▼

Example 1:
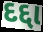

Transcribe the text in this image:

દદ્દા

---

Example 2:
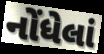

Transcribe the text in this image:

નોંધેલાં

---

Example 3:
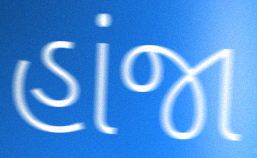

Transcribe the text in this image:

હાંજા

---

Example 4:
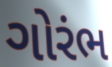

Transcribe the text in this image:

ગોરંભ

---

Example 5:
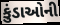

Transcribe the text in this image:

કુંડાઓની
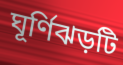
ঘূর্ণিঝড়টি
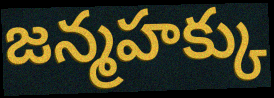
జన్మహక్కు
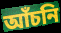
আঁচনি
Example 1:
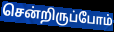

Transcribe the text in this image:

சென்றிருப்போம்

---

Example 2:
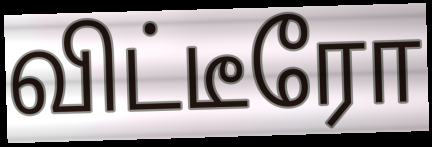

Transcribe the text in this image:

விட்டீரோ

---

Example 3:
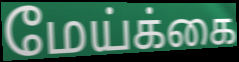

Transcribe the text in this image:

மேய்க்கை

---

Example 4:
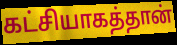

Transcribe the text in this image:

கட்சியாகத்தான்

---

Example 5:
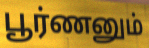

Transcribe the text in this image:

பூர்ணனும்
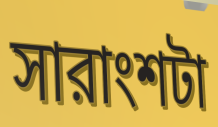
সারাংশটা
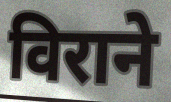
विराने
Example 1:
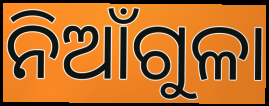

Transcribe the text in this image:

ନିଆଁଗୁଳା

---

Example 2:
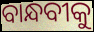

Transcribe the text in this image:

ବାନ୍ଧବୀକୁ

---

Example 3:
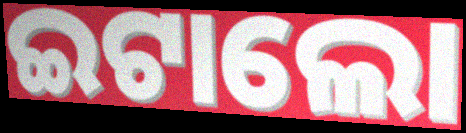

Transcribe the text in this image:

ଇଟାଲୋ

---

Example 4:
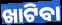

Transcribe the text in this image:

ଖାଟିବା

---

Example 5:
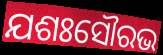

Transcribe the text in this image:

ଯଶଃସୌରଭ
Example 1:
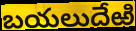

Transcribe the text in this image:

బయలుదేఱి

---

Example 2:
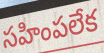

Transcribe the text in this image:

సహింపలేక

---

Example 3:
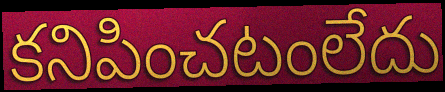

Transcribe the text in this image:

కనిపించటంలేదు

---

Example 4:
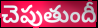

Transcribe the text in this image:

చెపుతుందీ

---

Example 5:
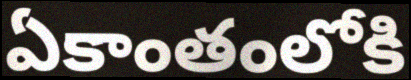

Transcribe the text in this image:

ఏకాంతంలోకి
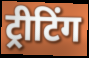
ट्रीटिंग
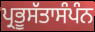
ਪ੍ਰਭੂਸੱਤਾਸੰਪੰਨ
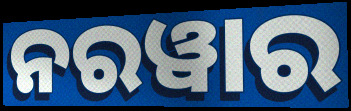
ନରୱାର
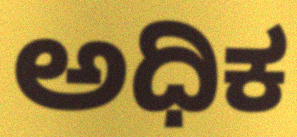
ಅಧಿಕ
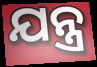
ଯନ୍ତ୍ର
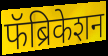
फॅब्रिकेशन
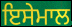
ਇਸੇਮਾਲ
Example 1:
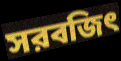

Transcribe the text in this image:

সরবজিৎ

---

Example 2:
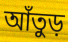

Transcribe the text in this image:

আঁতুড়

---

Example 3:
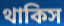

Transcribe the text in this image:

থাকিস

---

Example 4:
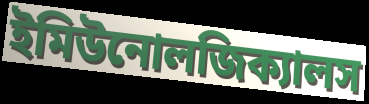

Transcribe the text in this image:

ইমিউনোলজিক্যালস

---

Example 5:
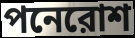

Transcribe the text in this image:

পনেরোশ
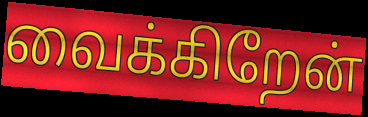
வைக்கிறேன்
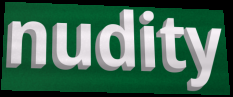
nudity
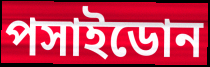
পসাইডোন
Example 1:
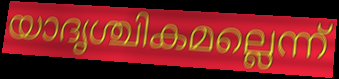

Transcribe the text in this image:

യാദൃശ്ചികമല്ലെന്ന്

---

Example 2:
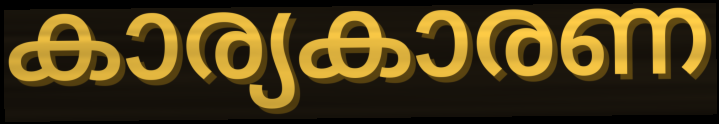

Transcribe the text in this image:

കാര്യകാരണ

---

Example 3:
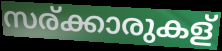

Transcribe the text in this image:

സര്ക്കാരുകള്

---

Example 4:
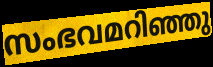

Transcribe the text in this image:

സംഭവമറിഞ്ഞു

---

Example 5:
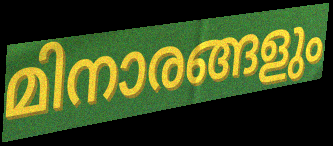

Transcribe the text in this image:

▲

# GIVEN PROBLEM
Reproduce all of the lines above word for word, leaving the pictures out.

# WRITTEN RESPONSE
Example 1:

Transcribe the text in this image:

દદ્દા

---

Example 2:

Transcribe the text in this image:

નોંધેલાં

---

Example 3:

Transcribe the text in this image:

હાંજા

---

Example 4:

Transcribe the text in this image:

ગોરંભ

---

Example 5:

Transcribe the text in this image:

કુંડાઓની
ঘূর্ণিঝড়টি
జన్మహక్కు
আঁচনি
Example 1:

Transcribe the text in this image:

சென்றிருப்போம்

---

Example 2:

Transcribe the text in this image:

விட்டீரோ

---

Example 3:

Transcribe the text in this image:

மேய்க்கை

---

Example 4:

Transcribe the text in this image:

கட்சியாகத்தான்

---

Example 5:

Transcribe the text in this image:

பூர்ணனும்
সারাংশটা
विराने
Example 1:

Transcribe the text in this image:

ନିଆଁଗୁଳା

---

Example 2:

Transcribe the text in this image:

ବାନ୍ଧବୀକୁ

---

Example 3:

Transcribe the text in this image:

ଇଟାଲୋ

---

Example 4:

Transcribe the text in this image:

ଖାଟିବା

---

Example 5:

Transcribe the text in this image:

ଯଶଃସୌରଭ
Example 1:

Transcribe the text in this image:

బయలుదేఱి

---

Example 2:

Transcribe the text in this image:

సహింపలేక

---

Example 3:

Transcribe the text in this image:

కనిపించటంలేదు

---

Example 4:

Transcribe the text in this image:

చెపుతుందీ

---

Example 5:

Transcribe the text in this image:

ఏకాంతంలోకి
ट्रीटिंग
ਪ੍ਰਭੂਸੱਤਾਸੰਪੰਨ
ନରୱାର
ಅಧಿಕ
ଯନ୍ତ୍ର
फॅब्रिकेशन
ਇਸੇਮਾਲ
Example 1:

Transcribe the text in this image:

সরবজিৎ

---

Example 2:

Transcribe the text in this image:

আঁতুড়

---

Example 3:

Transcribe the text in this image:

থাকিস

---

Example 4:

Transcribe the text in this image:

ইমিউনোলজিক্যালস

---

Example 5:

Transcribe the text in this image:

পনেরোশ
வைக்கிறேன்
nudity
পসাইডোন
Example 1:

Transcribe the text in this image:

യാദൃശ്ചികമല്ലെന്ന്

---

Example 2:

Transcribe the text in this image:

കാര്യകാരണ

---

Example 3:

Transcribe the text in this image:

സര്ക്കാരുകള്

---

Example 4:

Transcribe the text in this image:

സംഭവമറിഞ്ഞു

---

Example 5:

Transcribe the text in this image:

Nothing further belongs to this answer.